We have entered an endless recursion of time.
We have entered an endless recursion of time.
There is no time. Your sword is enough.
Endless Eight taught me how to say "classified information" in Japanese! Think of all the applications!
Huh. I thought this trope was about when people bring up other topics out of nowhere. Like those people that get on every news article about Obama and then bring up his birth certificate, regardless of the original topic of the article? Oh well, I guess not. So anyway, why isn't Puerto Rico a state yet? And btw, Firefly totally rocks. The previous troper is obviously a moron that enjoys bad television.

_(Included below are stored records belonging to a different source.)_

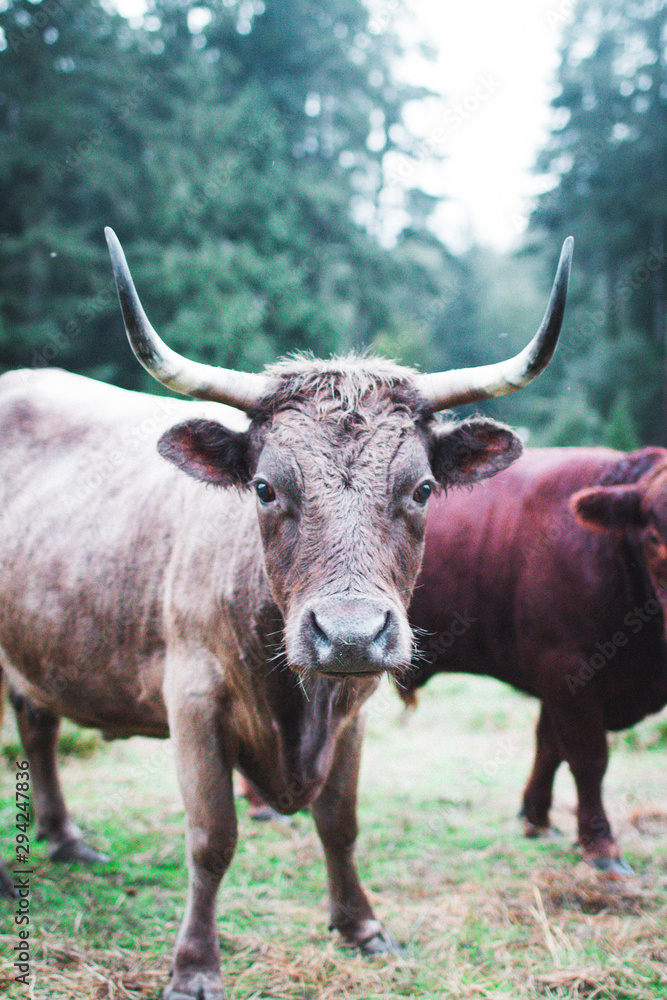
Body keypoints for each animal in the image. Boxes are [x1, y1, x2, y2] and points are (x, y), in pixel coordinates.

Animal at [0, 230, 576, 996]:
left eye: (423, 488)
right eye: (265, 488)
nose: (351, 635)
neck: (296, 703)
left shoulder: (353, 709)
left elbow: (340, 823)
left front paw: (361, 927)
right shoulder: (193, 701)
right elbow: (212, 839)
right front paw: (194, 966)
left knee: (37, 727)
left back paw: (65, 840)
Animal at [402, 446, 667, 876]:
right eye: (656, 536)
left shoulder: (560, 682)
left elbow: (549, 747)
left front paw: (537, 818)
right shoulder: (568, 669)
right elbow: (588, 758)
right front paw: (601, 845)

Your derailments cannot harm me, are you a fucking ass? Do you not know who I am, he must not know who I am, I'M THE JUGGERNAUT BITCH, IMA HITCHA WITCHYO OWN TRAIN! I'm bad, I'm the badder motherfucker on the word.
Back to the original topic, the Snopes message boards ingeniously created the "Unhijackable thread" specifically for the purpose of creating as many left fields as possible. Oh, and speaking of, it's Baseball Bats all the way, baby!
I pre-ordered the Star Trek MMO and it ended up being too awesome for my computer to handle. But it'll be worth it when I get a new one and retrieve my Tribble.